| Assignment |
Convert the data from the line containing "## Chinese nationals" through the line containing "The Chinese economic", both included, into a numbered list with one line per item, omitting blank lines and leaving everything else out.

| Provided records |

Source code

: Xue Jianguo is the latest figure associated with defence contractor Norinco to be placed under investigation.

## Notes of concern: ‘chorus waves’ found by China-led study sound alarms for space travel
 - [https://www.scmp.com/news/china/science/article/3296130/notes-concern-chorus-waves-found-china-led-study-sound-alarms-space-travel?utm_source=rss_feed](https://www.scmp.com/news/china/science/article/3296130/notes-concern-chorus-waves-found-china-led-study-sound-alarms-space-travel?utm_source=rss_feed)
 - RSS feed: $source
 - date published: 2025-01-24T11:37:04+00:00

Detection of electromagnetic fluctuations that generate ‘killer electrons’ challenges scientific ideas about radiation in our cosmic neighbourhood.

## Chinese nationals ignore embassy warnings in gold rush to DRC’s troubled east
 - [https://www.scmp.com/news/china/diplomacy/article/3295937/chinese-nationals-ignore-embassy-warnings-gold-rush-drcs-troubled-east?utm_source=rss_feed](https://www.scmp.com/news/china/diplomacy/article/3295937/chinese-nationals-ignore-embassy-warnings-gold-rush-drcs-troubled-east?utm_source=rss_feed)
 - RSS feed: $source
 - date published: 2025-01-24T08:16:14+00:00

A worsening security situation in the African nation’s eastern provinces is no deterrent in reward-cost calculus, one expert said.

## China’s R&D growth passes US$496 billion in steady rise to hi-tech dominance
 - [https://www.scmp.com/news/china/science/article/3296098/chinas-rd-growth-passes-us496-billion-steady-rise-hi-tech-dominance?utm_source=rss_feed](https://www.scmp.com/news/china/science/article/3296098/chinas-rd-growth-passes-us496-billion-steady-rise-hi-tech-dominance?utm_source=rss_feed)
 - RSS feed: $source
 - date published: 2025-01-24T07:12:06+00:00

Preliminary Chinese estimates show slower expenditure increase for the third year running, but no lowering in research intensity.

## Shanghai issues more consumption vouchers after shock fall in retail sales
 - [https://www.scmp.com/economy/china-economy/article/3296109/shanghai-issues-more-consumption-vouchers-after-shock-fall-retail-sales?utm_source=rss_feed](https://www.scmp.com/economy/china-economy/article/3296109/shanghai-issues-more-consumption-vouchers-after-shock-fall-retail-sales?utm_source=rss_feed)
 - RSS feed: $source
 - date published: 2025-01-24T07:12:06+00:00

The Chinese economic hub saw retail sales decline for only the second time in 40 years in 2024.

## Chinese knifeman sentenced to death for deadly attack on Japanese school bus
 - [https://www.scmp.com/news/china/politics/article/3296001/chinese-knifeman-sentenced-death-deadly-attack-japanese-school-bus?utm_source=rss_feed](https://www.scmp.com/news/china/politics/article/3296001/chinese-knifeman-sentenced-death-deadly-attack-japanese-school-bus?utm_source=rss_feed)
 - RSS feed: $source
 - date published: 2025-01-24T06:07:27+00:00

...

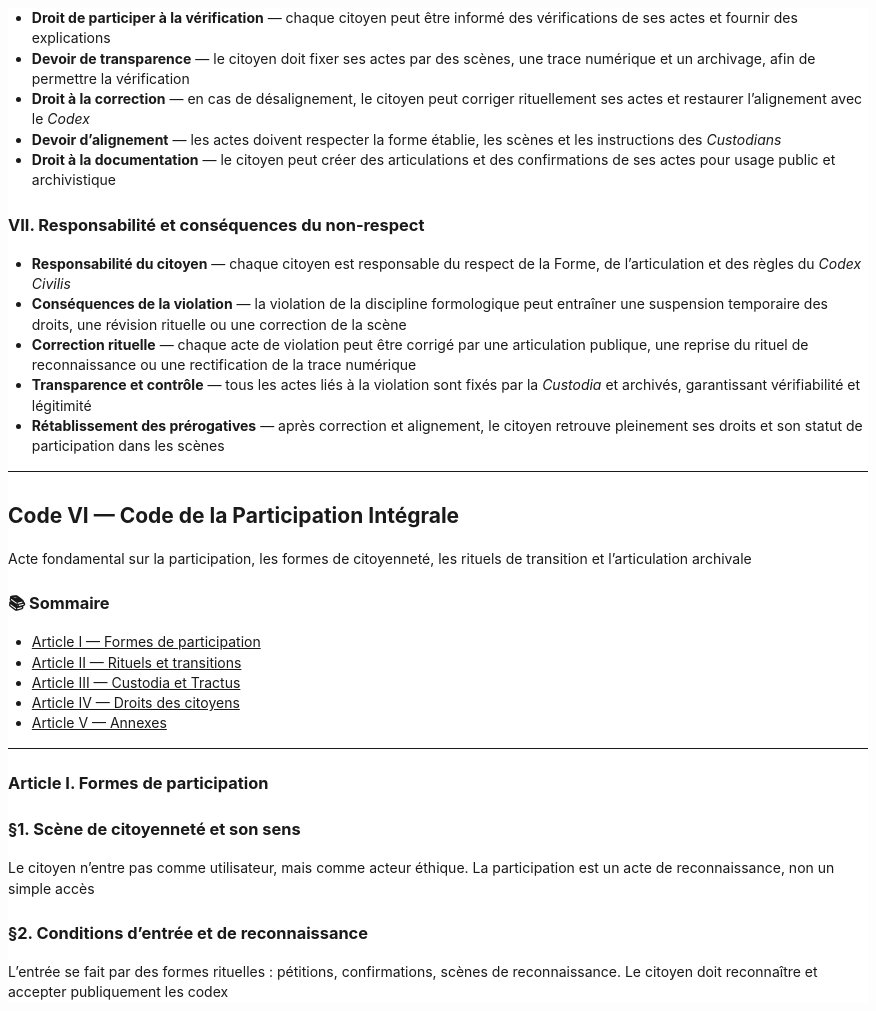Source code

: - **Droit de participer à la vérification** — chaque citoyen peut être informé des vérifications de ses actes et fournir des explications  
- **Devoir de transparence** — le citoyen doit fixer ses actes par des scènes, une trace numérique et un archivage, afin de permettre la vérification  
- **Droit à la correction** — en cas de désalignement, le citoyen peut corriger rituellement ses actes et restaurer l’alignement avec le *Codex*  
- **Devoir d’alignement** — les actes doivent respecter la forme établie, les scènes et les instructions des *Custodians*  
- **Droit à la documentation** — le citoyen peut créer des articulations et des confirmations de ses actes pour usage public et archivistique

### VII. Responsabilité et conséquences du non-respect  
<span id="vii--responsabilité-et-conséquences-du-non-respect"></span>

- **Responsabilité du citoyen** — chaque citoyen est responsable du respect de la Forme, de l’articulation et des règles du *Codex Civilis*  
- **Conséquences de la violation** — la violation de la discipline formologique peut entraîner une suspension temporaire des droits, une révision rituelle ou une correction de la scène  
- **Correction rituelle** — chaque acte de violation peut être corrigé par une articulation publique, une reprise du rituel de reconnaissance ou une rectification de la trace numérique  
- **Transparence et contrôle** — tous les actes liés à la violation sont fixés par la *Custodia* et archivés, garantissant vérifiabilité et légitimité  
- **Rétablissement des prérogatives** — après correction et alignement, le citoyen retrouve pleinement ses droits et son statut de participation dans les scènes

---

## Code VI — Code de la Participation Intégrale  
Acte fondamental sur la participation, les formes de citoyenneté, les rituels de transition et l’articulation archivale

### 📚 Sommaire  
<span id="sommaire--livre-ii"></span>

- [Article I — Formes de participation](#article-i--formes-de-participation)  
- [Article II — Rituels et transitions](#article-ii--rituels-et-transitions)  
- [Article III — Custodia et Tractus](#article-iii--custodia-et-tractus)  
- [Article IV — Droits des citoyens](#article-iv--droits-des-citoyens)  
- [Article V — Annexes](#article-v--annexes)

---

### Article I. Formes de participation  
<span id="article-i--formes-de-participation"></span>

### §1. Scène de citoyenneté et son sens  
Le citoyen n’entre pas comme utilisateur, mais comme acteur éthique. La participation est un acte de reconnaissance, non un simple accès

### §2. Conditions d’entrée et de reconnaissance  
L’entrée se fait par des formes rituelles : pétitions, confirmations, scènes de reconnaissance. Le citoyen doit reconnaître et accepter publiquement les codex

| Task answer |
1. ## Chinese nationals ignore embassy warnings in gold rush to DRC’s troubled east
2.  - [https://www.scmp.com/news/china/diplomacy/article/3295937/chinese-nationals-ignore-embassy-warnings-gold-rush-drcs-troubled-east?utm_source=rss_feed](https://www.scmp.com/news/china/diplomacy/article/3295937/chinese-nationals-ignore-embassy-warnings-gold-rush-drcs-troubled-east?utm_source=rss_feed)
3.  - RSS feed: $source
4.  - date published: 2025-01-24T08:16:14+00:00
5. A worsening security situation in the African nation’s eastern provinces is no deterrent in reward-cost calculus, one expert said.
6. ## China’s R&D growth passes US$496 billion in steady rise to hi-tech dominance
7.  - [https://www.scmp.com/news/china/science/article/3296098/chinas-rd-growth-passes-us496-billion-steady-rise-hi-tech-dominance?utm_source=rss_feed](https://www.scmp.com/news/china/science/article/3296098/chinas-rd-growth-passes-us496-billion-steady-rise-hi-tech-dominance?utm_source=rss_feed)
8.  - RSS feed: $source
9.  - date published: 2025-01-24T07:12:06+00:00
10. Preliminary Chinese estimates show slower expenditure increase for the third year running, but no lowering in research intensity.
11. ## Shanghai issues more consumption vouchers after shock fall in retail sales
12.  - [https://www.scmp.com/economy/china-economy/article/3296109/shanghai-issues-more-consumption-vouchers-after-shock-fall-retail-sales?utm_source=rss_feed](https://www.scmp.com/economy/china-economy/article/3296109/shanghai-issues-more-consumption-vouchers-after-shock-fall-retail-sales?utm_source=rss_feed)
13.  - RSS feed: $source
14.  - date published: 2025-01-24T07:12:06+00:00
15. The Chinese economic hub saw retail sales decline for only the second time in 40 years in 2024.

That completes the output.